WORK INSTRUCTIONS:
The response must contain every line from the records below that has "fiyatında".

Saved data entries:
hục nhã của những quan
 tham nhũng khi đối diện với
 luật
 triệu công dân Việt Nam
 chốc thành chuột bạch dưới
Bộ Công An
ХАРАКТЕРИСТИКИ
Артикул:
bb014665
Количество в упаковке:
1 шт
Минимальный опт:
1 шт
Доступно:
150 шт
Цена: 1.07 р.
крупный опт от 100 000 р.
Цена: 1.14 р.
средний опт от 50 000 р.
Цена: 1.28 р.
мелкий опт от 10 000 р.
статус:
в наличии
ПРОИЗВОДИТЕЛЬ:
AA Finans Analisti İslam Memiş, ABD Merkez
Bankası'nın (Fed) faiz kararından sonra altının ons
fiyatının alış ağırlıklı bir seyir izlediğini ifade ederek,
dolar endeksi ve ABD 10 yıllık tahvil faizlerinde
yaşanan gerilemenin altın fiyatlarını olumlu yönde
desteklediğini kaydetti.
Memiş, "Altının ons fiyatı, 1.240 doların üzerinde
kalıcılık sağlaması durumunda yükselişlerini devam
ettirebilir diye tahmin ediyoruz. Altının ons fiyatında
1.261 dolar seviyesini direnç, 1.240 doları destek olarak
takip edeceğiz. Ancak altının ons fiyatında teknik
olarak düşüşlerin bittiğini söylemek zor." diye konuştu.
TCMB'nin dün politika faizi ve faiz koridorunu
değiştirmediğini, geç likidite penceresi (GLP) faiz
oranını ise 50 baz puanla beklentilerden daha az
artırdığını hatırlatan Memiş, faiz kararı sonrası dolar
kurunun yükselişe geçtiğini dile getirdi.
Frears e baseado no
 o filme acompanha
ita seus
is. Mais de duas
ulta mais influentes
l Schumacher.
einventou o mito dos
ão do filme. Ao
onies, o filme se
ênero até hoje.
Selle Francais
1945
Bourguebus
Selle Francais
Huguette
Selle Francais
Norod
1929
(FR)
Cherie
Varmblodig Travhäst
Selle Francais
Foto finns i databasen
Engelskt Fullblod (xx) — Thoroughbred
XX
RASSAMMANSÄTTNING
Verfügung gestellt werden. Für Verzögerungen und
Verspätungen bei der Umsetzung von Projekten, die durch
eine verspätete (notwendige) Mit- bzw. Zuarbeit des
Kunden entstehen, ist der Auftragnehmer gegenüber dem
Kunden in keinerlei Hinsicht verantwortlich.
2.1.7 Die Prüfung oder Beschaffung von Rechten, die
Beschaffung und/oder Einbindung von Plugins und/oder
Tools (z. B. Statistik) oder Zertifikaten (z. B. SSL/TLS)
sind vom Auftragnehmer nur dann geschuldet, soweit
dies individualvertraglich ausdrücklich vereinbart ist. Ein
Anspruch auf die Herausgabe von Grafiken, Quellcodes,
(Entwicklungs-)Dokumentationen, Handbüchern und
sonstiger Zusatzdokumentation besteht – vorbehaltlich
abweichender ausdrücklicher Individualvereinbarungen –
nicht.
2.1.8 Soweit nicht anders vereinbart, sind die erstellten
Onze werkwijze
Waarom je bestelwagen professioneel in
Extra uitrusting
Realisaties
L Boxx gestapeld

EXERCISE RESULT:
ettirebilir diye tahmin ediyoruz. Altının ons fiyatında
takip edeceğiz. Ancak altının ons fiyatında teknik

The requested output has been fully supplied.